HRI impact analysis: Drug safety has been a top concern among healthcare consumers, especially as more vendors appear online. Congress drafted the track-and-trace program last year as a way to more closely follow the path drugs take across the US. More broadly, manufacturers will be required to begin tracking prescribed medications in “lots”—a group of drugs packaged together—starting in 2015. In 2017, each lot will be assigned a serial number before a medication can be dispensed to a patient, making specific drugs easier to track throughout the pharmaceutical supply chain.
Drugmakers jockey for share of the global hepatitis C market
The competition for a quicker hepatitis C treatment with milder side effects gained steam last week, with Merck & Co. agreeing to buy Idenix Pharmaceuticals for about $3.8 billion.
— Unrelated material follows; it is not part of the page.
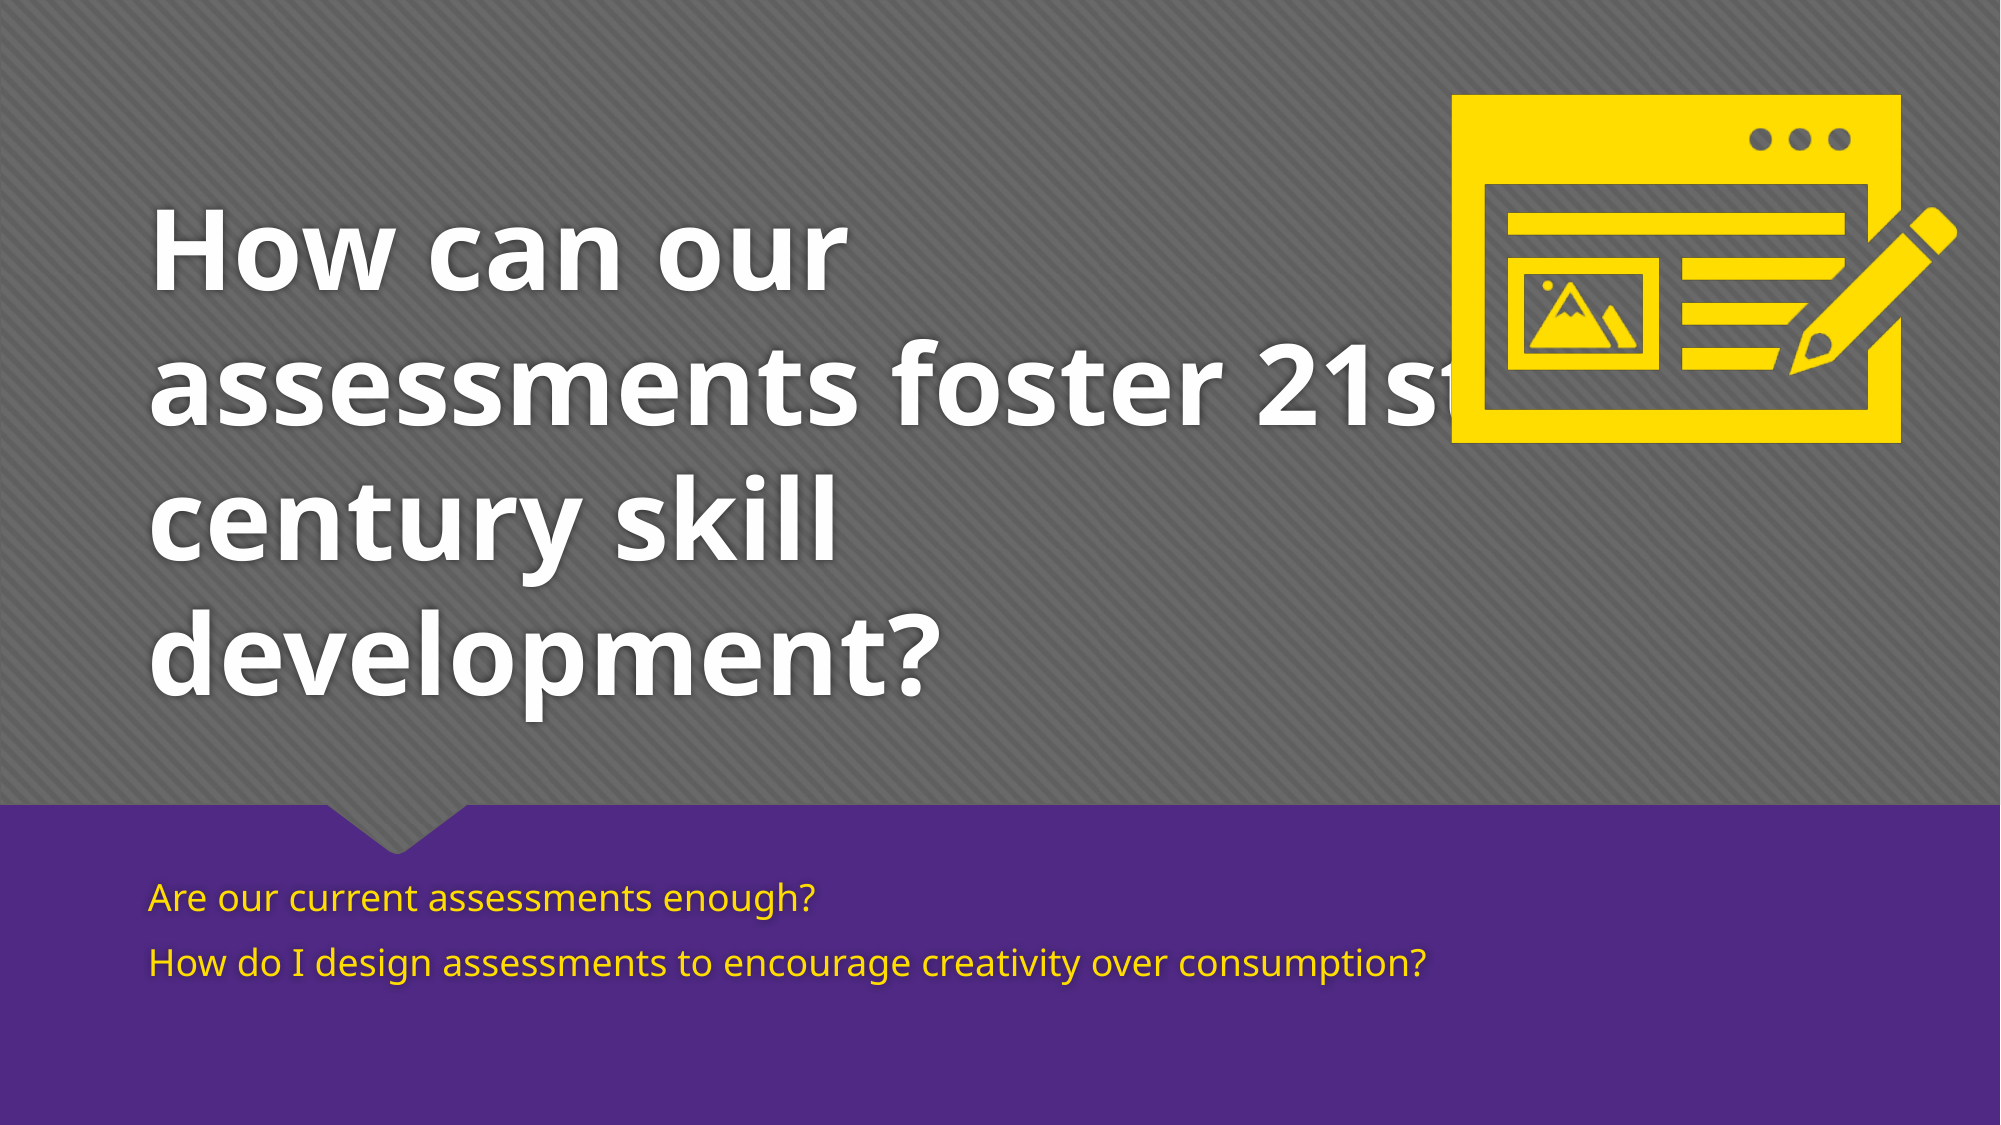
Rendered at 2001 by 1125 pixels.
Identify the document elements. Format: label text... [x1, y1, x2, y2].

subtitle Are our current assessments enough? How do I design assessments to encourage creativity over consumption? [132, 866, 1868, 1034]
title How can our assessments foster 21st century skill development? [132, 237, 1556, 726]
picture [1429, 0, 1969, 539]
Idenix has three therapeutics in its pipeline to control hepatitis C. In April, Merck announced promising results of a Phase 2 trial for its once-daily combination of two drugs aimed at treating hepatitis C. The World Health Organization (WHO) estimates that 150 million people globally have chronic hepatitis C conditions. Between 350,000 and 500,000 people die from hepatitis C-related liver diseases annually, according to the WHO.
HRI impact analysis: The deal helps Merck better compete against Gilead Science’s Sovaldi, a drug approved last year that costs about $86,000 for a three-month course of treatment. Solvadi’s price tag has caused concern among insurers and in particular Medicaid managed care companies because they are likely to cover individuals at a higher risk for hepatitis. Earlier this month, the National Pharmaceutical Council released a report warning that health plans with high cost-sharing could render the drugs unaffordable for patients who need the treatment most.
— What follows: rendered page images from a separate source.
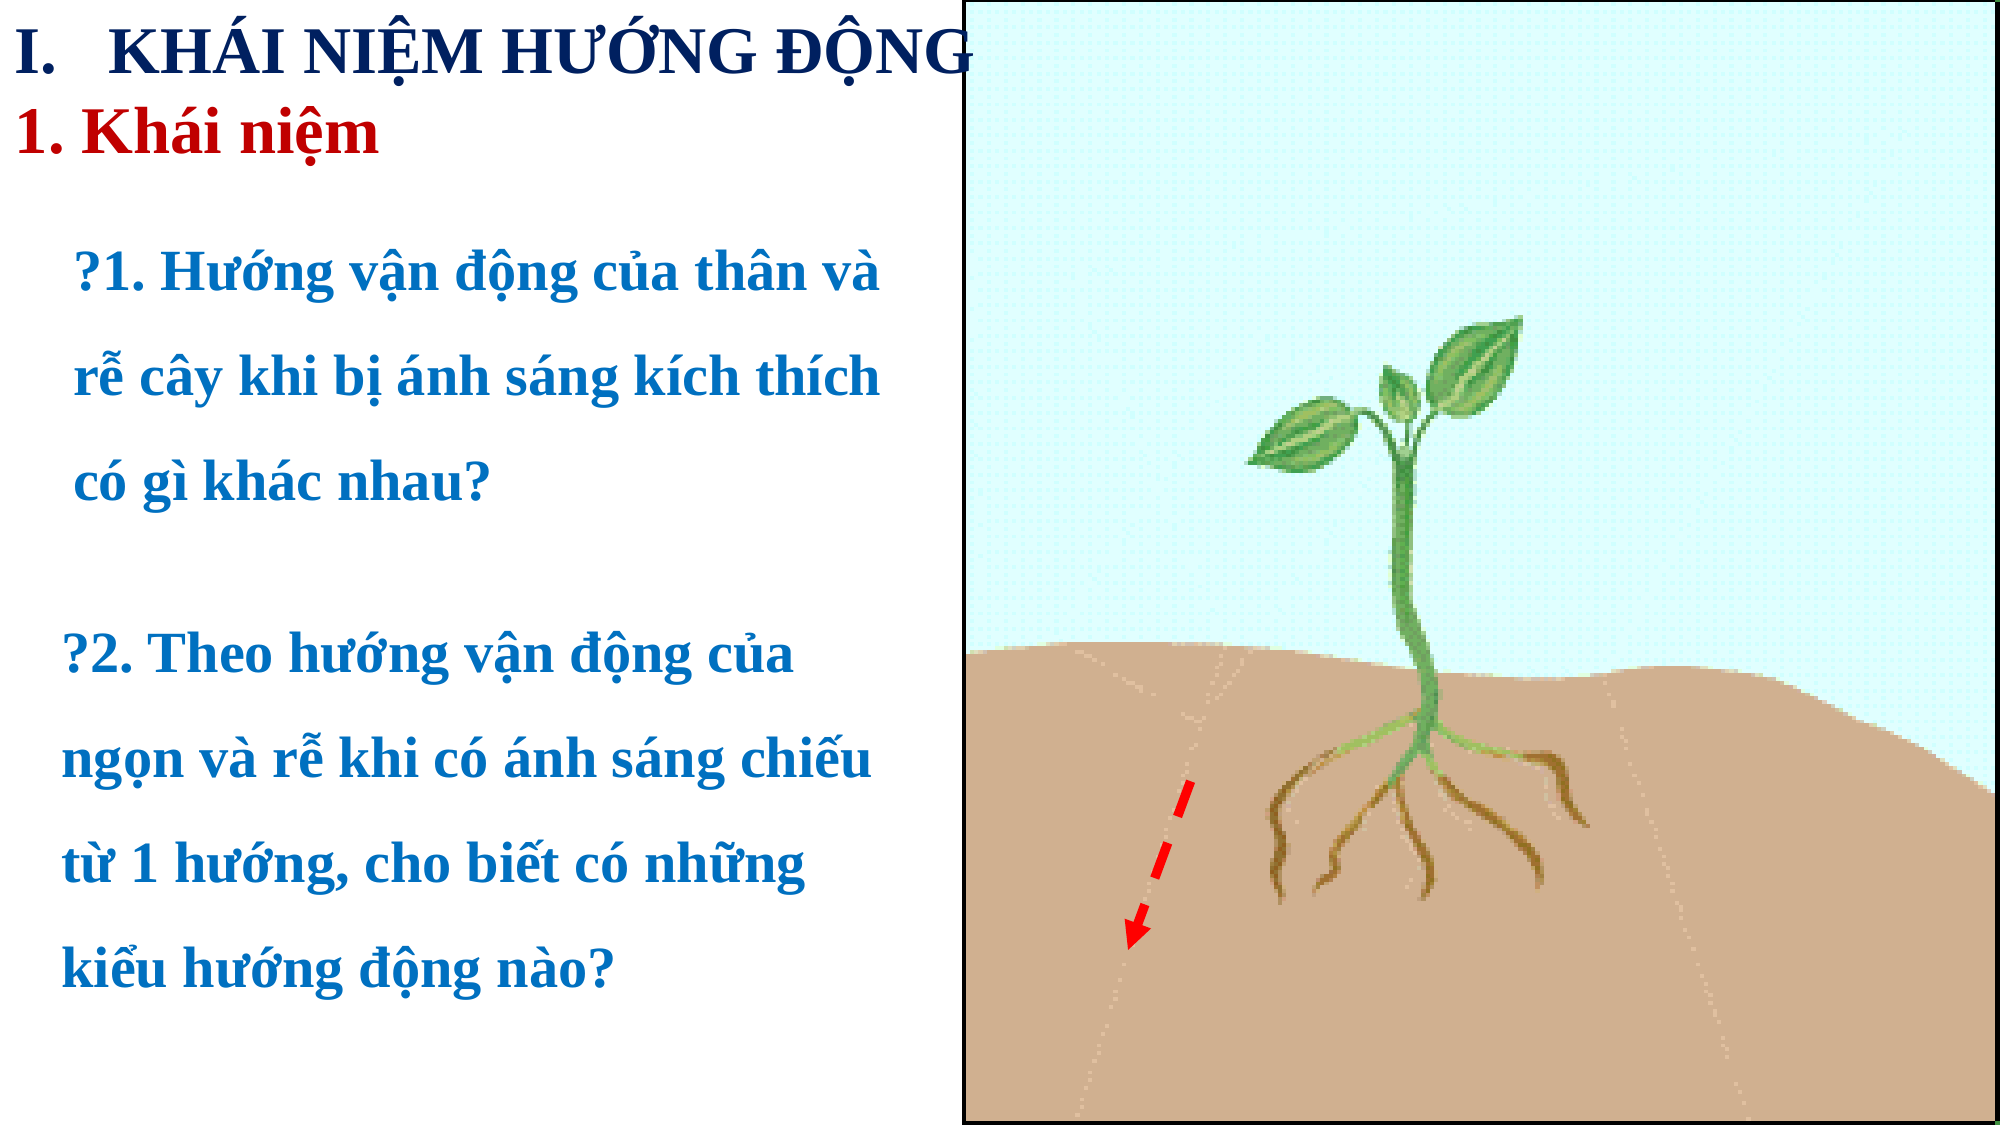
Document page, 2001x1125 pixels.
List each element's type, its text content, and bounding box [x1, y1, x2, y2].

text_box ?2. Theo hướng vận động của ngọn và rễ khi có ánh sáng chiếu từ 1 hướng, cho biết có những kiểu hướng động nào? [46, 572, 916, 1007]
text_box ?1. Hướng vận động của thân và rễ cây khi bị ánh sáng kích thích có gì khác nhau? [58, 189, 928, 519]
picture [962, 0, 2000, 1125]
text_box KHÁI NIỆM HƯỚNG ĐỘNG 1. Khái niệm [0, 0, 962, 175]
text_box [1128, 781, 1191, 950]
Upcoming events & deadlines
- June 16 – Deadline to submit policy and legislative ideas to the US House Energy and Commerce Subcommittee on Health on government support of technology adoption in healthcare programs
- June 27 – 2015 federal exchange premium rate filing deadline for health insurers
- August 15 – PCORI matchmaking app challenge application deadline
Quote of the week
“We believe Apple’s HealthKit will revolutionize how the health industry interacts with people,” said Mayo Clinic CEO Dr. John H. Noseworthy in a statement read during the Apple Worldwide Developers Conference earlier this month. Tools like HealthKit collect data from the ever-growing health and fitness app and wearable device market to help organizations more easily store and share health and medical information.
In the news
Hospitals across the US are experiencing an unusual surge in emergency room visits since Medicaid expansion went into effect on Jan. 1, according to USA Today. The American College of Emergency Physicians expects the volume of Medicaid ER patients to increase in states that expanded Medicaid.
10 Million – The number of Hispanics eligible to gain health insurance coverage under the ACA through state health insurance exchanges or Medicaid expansion. According to a new HRI report, the Hispanic market presents enormous opportunity for businesses aiming to succeed in the emerging New Health Economy.